Warhol amava Napoli
Intervista a Regina Schrecker, musa dell'artista americano
di Livia Iannotta
Warhol e Napoli. Un legame nato negli anni ’70, grazie all’amicizia con il gallerista Lucio Amelio, e che oggi rivive nella mostra dal titolo “Vetrine”, curata da Achille Bonito Oliva, al Pan fino al 20 luglio. C’è tutto Warhol nelle 150 opere in esposizione: dai divi dello spettacolo ai barattoli di latta, dalle celebri immagini di Marilyn del 1967 ai trans di New York, immortalati nella serie “Ladies and Gentlemen”. Ma c’è soprattutto Napoli. Abbozzata dai ritratti dei personaggi che l’artista incontrò in occasione dei suoi viaggi, come Graziella Lonardi Buontempo, Ernesto Esposito, Peppino di Bernardo. Città viva, meticcia, fatta di bellezza e di contraddizioni, come la sua New York. Tant’è che, quando nel 1980 l’Irpinia venne colpita dal catastrofico terremoto, l’artista rimase profondamente scosso. Da lì, da quel capitolo traumatico della storia campana, nacque il suo headline work più famoso, il “Fate presto” ispirato alla prima pagina del Mattino che “strillava” l’urgenza dei soccorsi, a cui il Pan dedica un’intera sala. Più di tutto, però, era il Vesuvio ad averlo rapito. Lo dimostra il gruppo di serigrafie “Vesuvius” in esposizione, in cui il gigante addormentato viene riproposto quasi ossessivamente macchiato di vivacissimi colori.
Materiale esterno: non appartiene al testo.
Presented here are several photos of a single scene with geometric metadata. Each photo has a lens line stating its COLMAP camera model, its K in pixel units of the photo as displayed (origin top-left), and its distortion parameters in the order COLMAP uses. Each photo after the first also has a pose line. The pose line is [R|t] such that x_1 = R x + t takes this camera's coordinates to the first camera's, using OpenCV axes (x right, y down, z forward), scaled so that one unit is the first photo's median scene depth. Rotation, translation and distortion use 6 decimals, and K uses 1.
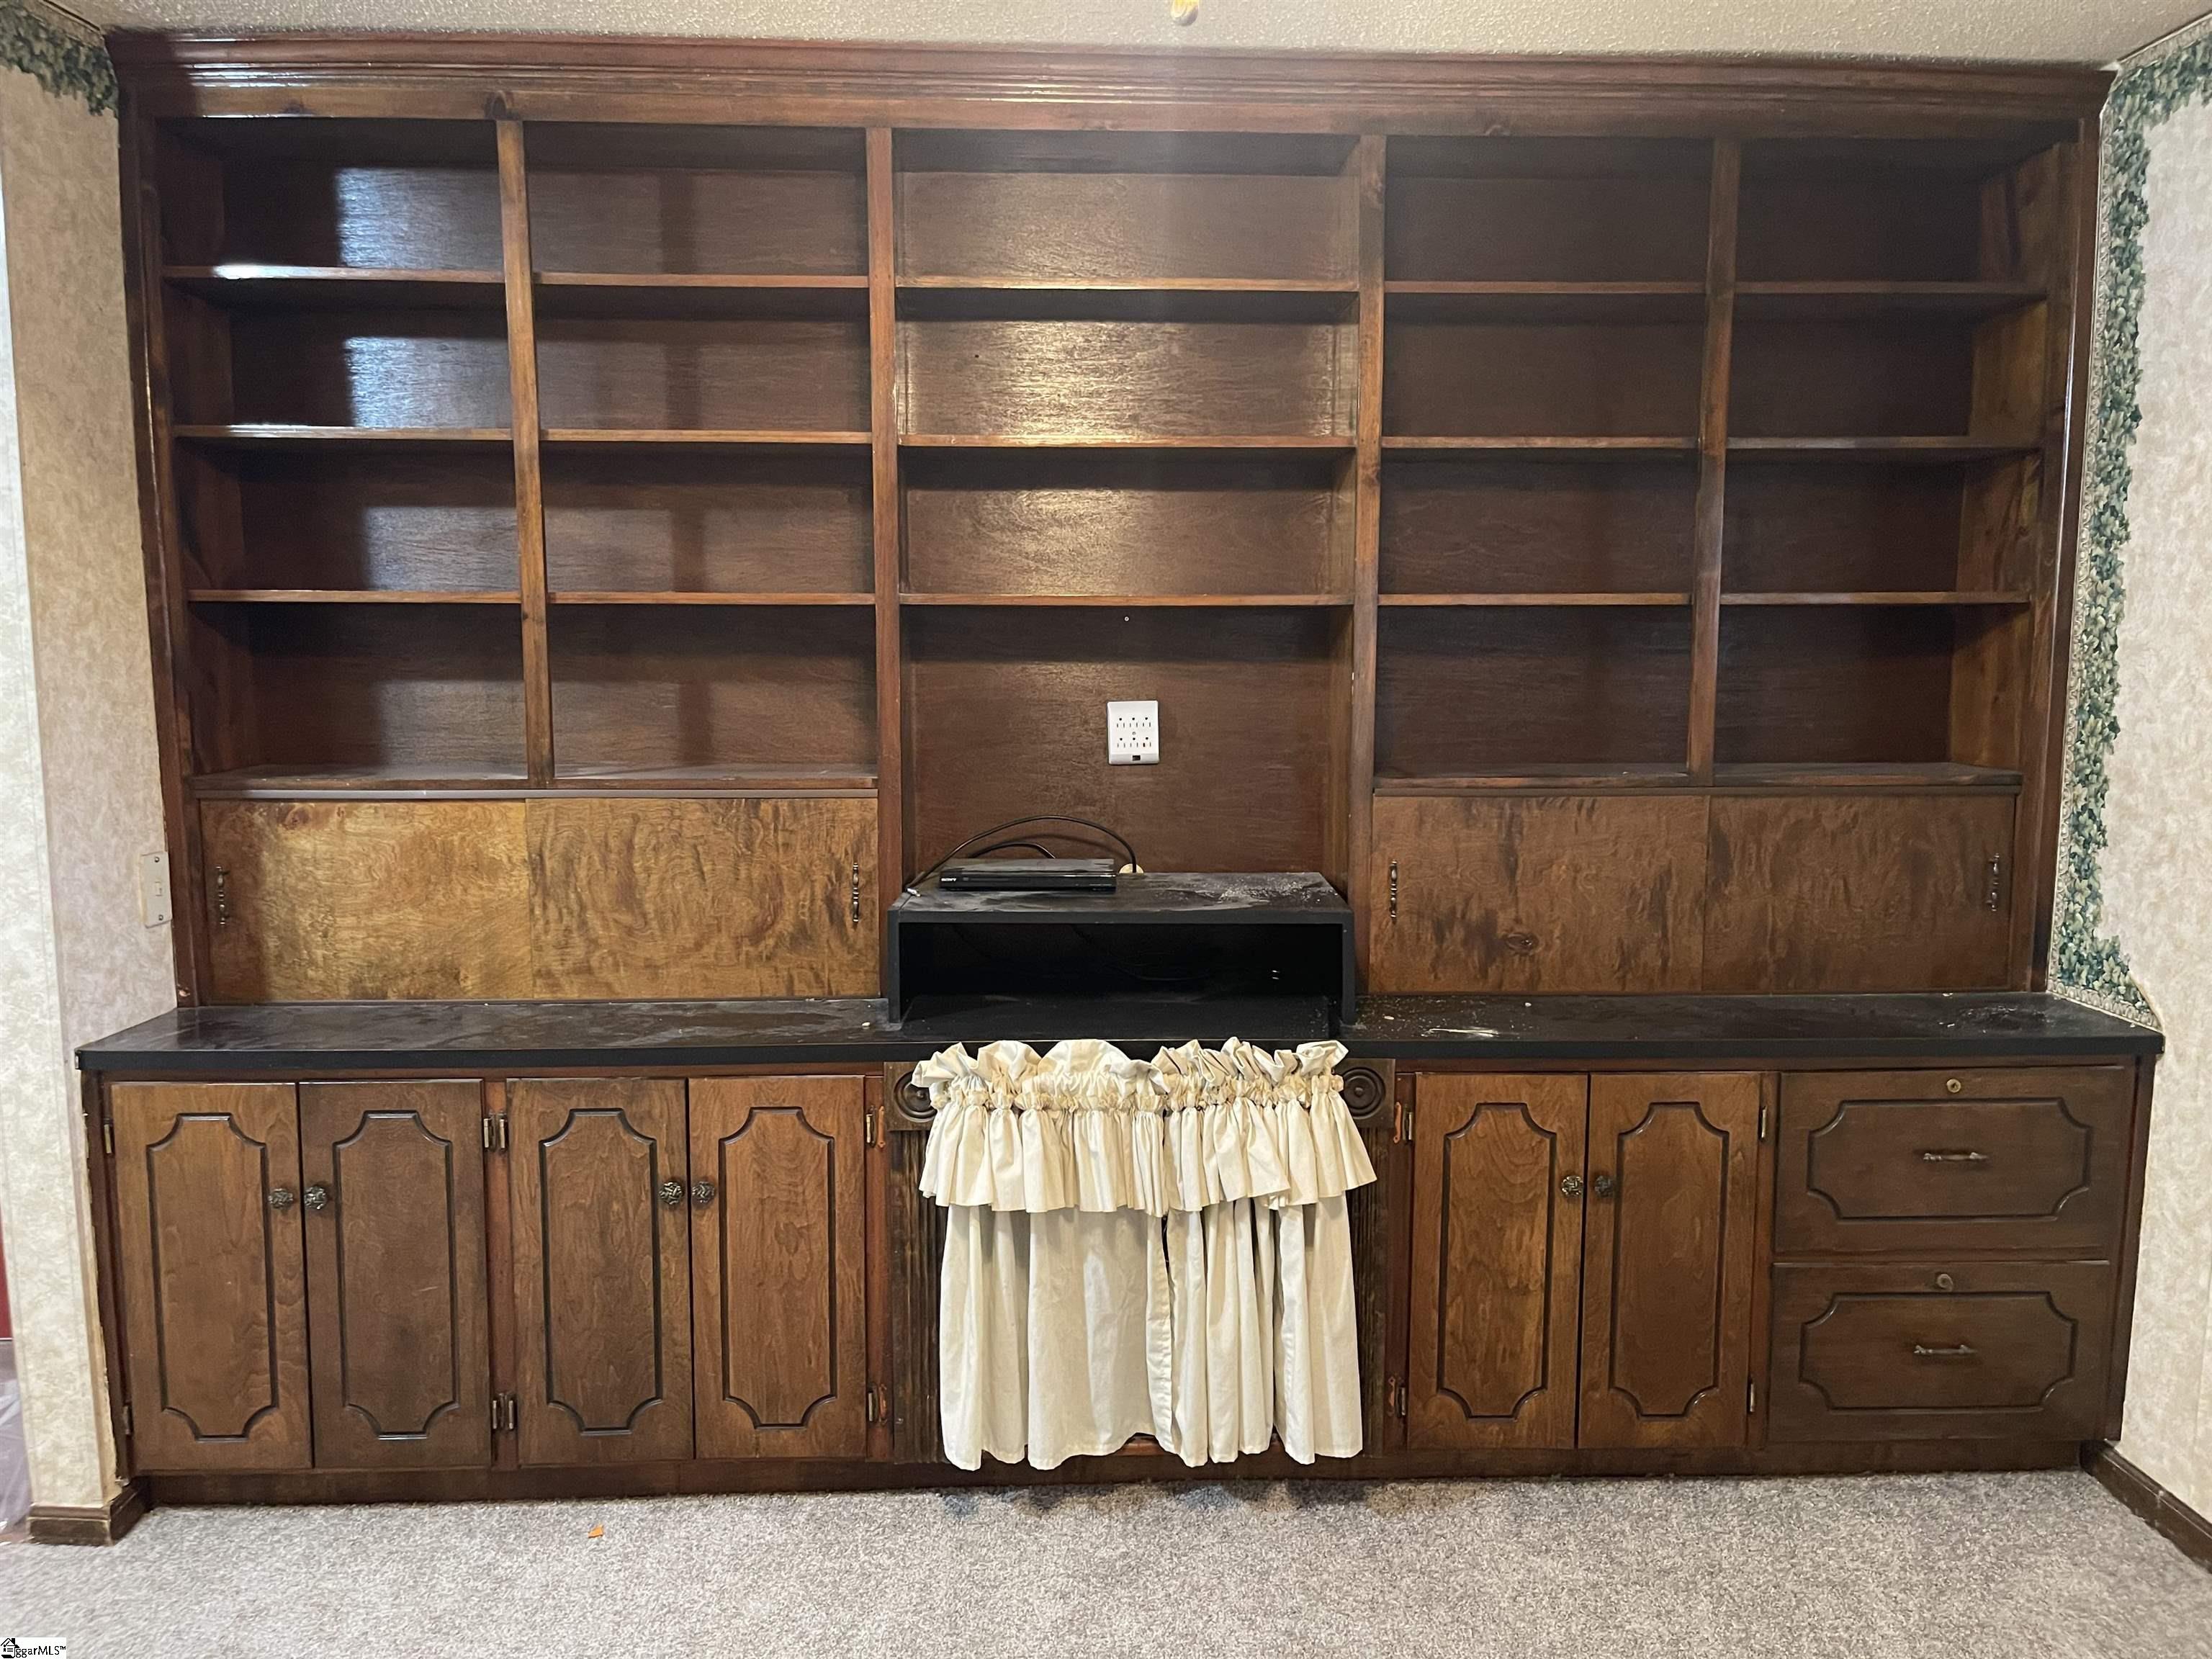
lens RADIAL K [[1638.0, 0, 1106.7], [0, 1638.0, 849.2], [0, 0, 1]] dist [0.022913, -0.022215]
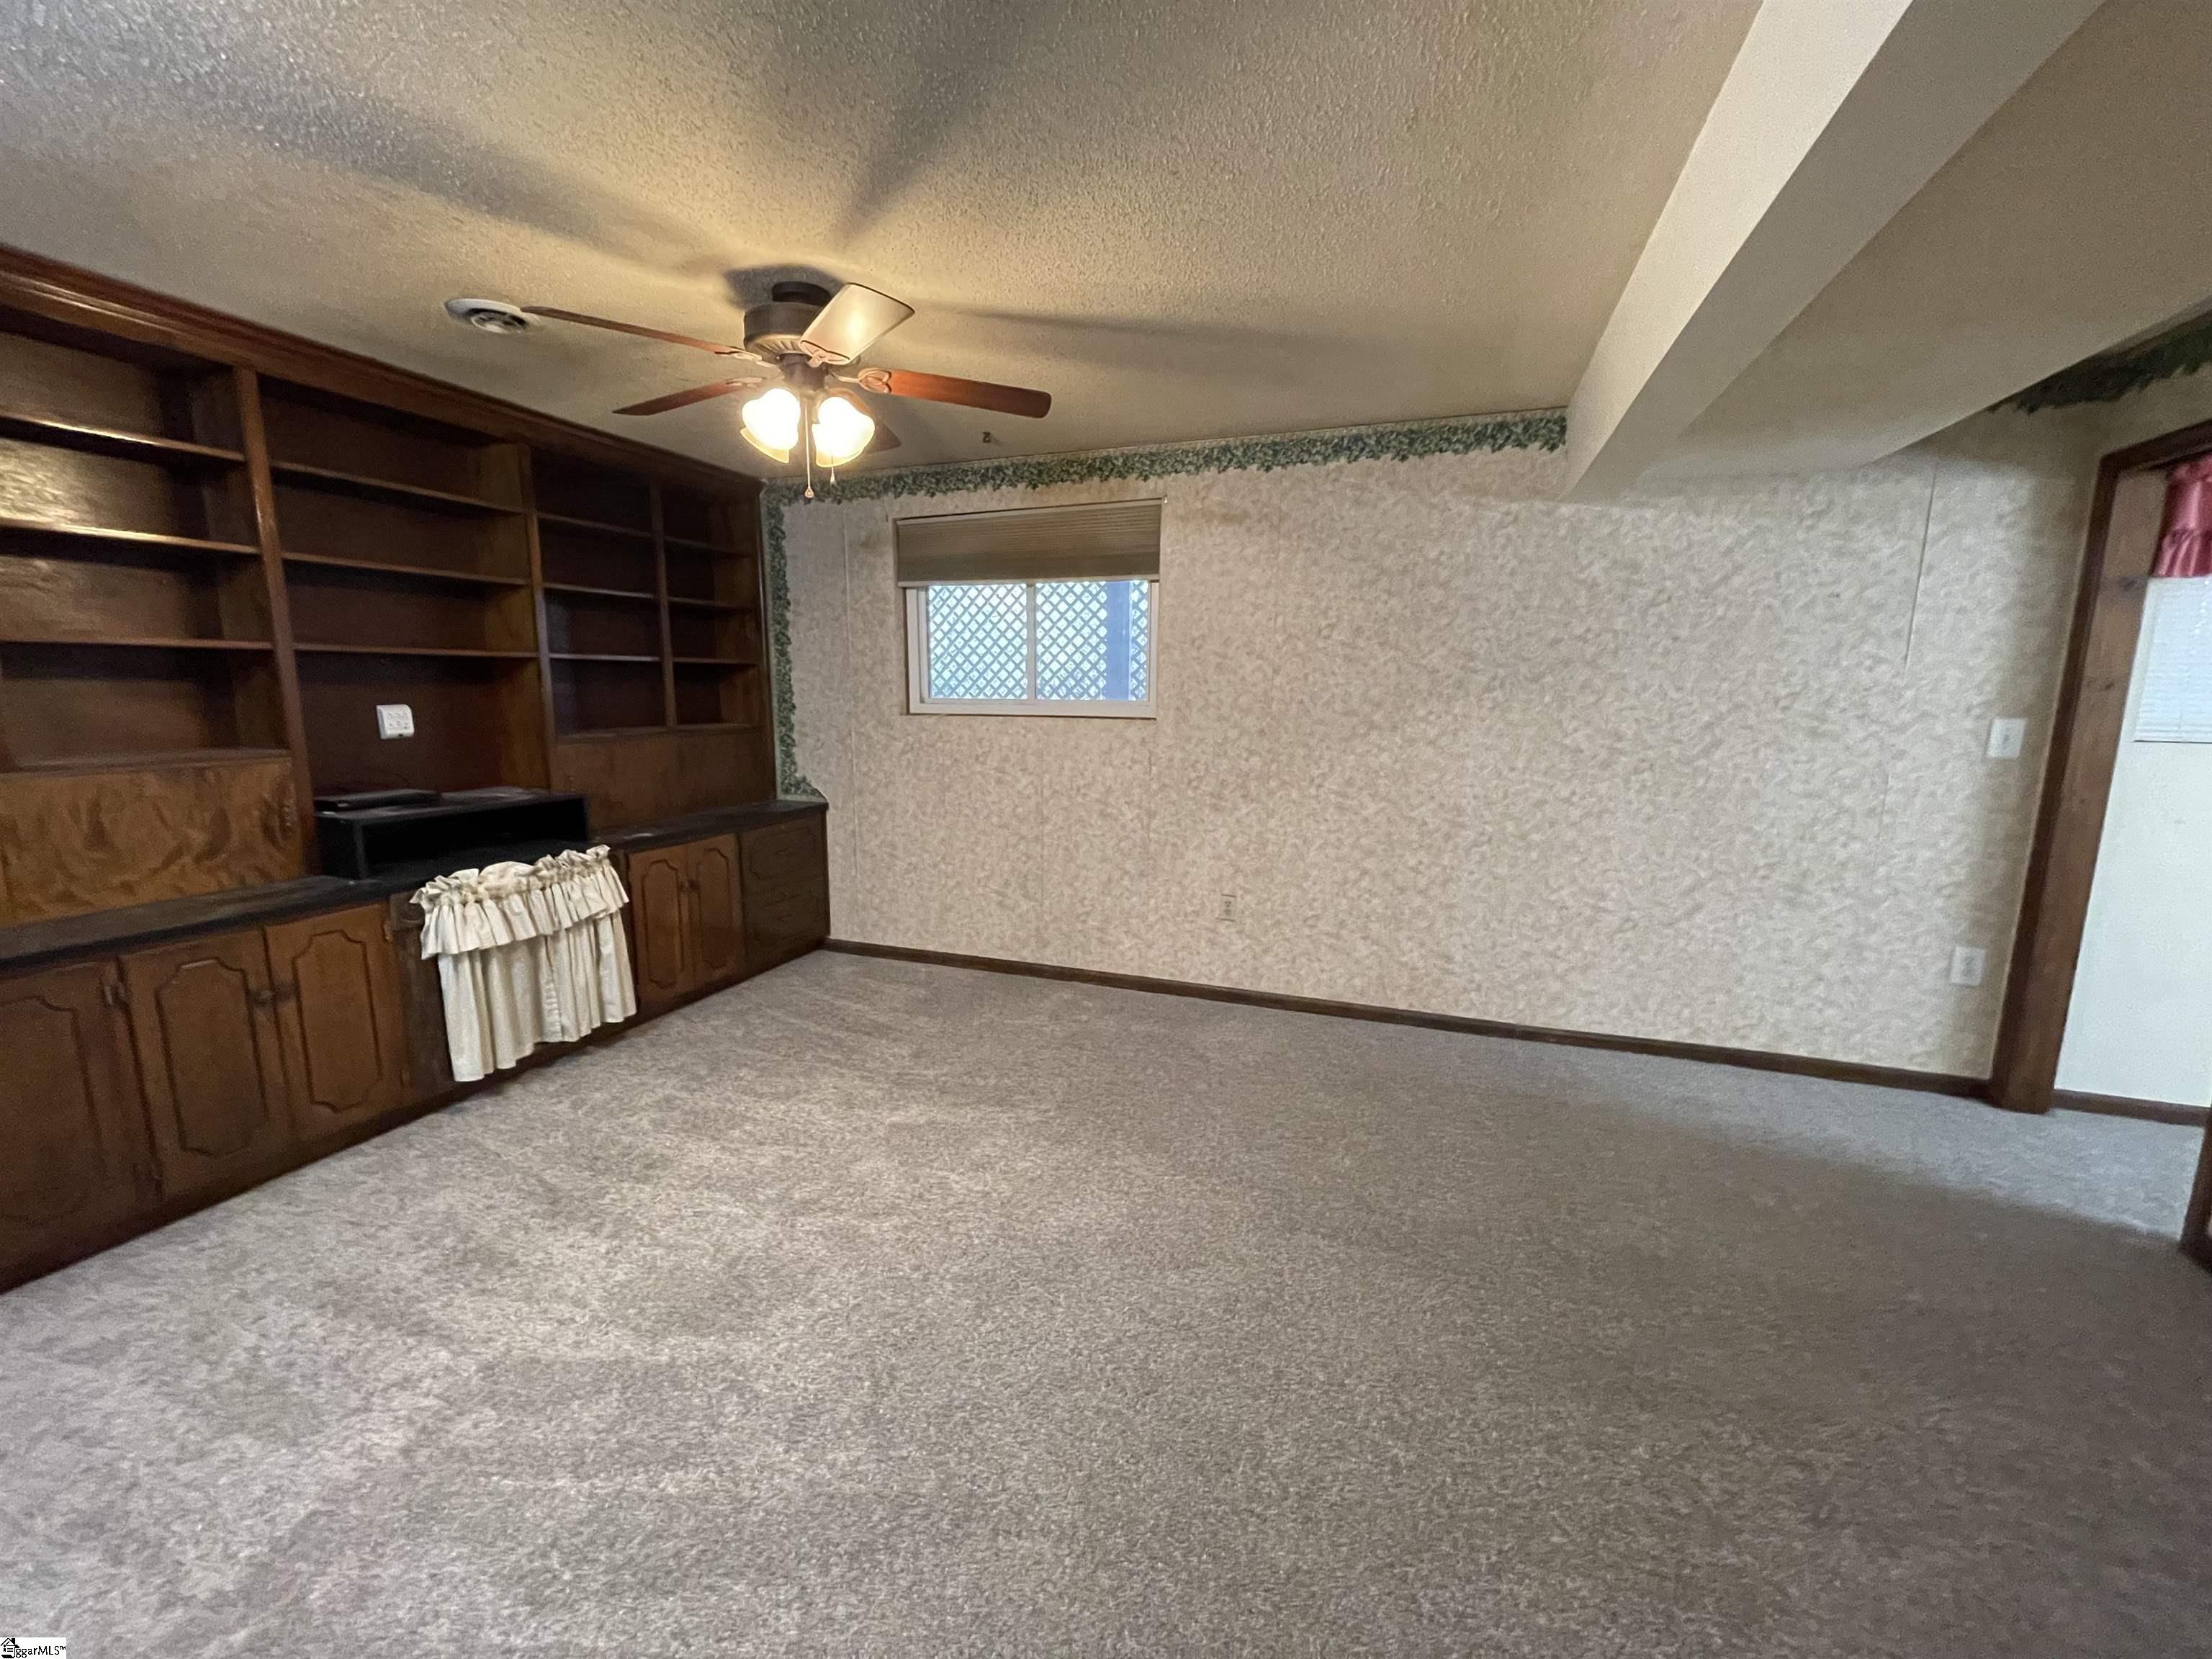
lens RADIAL K [[892.9, 0, 1101.5], [0, 892.9, 837.3], [0, 0, 1]] dist [-0.000798, 0.001157]
pose [[0.387777, -0.153181, 0.908936, -0.722686], [0.105393, 0.986996, 0.121372, 0.024645], [-0.915708, 0.048730, 0.398879, -0.165692]]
Ma chi meglio della sua “musa” può testimoniare l’amore per Napoli del re della pop art? Regina Schrecker, stilista e amica di Andy Warhol, ha partecipato all’anteprima della mostra tenutasi il 17 aprile nelle sale del museo di via dei Mille. Il tempo non ha appannato il suo fascino. Bella ed elegante come quando l’artista statunitense l’ha raffigurata nei due pannelli a lei dedicati (anche questi inclusi nel percorso), tra un flash e l’altro, l'ex Miss Universo si è lasciata andare a qualche confessione.
«Andy Warhol rappresenta il mondo intero. Io l’ho conosciuto molto bene. Era un curioso, ironico e auto-ironico, sapeva prendersi in giro. Era una persona veramente speciale, un amico vero».
Cosa amava Warhol di Napoli?
«È rimasto molto impressionato dal Vesuvio, ma soprattutto dal calore e dalla solarità della gente».
E lei?
«Personalmente adoro Napoli. Vengo qui spesso. Il bello è dappertutto. Mi piacciono i suoi contrasti e apprezzo la capacità delle persone di sorridere comunque, nonostante tutto. A Napoli c’è ancora la gente bella, forse i giovani sono un po’ tutti omologati, ma era così anche ai nostri tempi. Mi piace starmene sul lungomare a mangiucchiare qualcosa osservando la gente che passa, i bambini, i cani a spasso. È bellissimo. Il prossimo appuntamento è il ballo delle debuttanti del 9 maggio. Io, per il sesto anno, disegno gli abiti delle ragazze».
Napoli, secondo lei, è ancora una città pop?
«Abbastanza, è una città tutta da scoprire. Ma il pop è finito. Con Andy Warhol, con Haring, con Basquiat. Eppure, considerando quanta gente è venuta qua stasera, si capisce che la pop art è una forma di espressione che piace ancora. Perché era un linguaggio legato alla vita di tutti i giorni».
Ad Andy Warhol la Napoli di oggi interesserebbe ancora?
«Certo, sono sicura che ne resterebbe ancora affascinato, correrebbe qui immediatamente».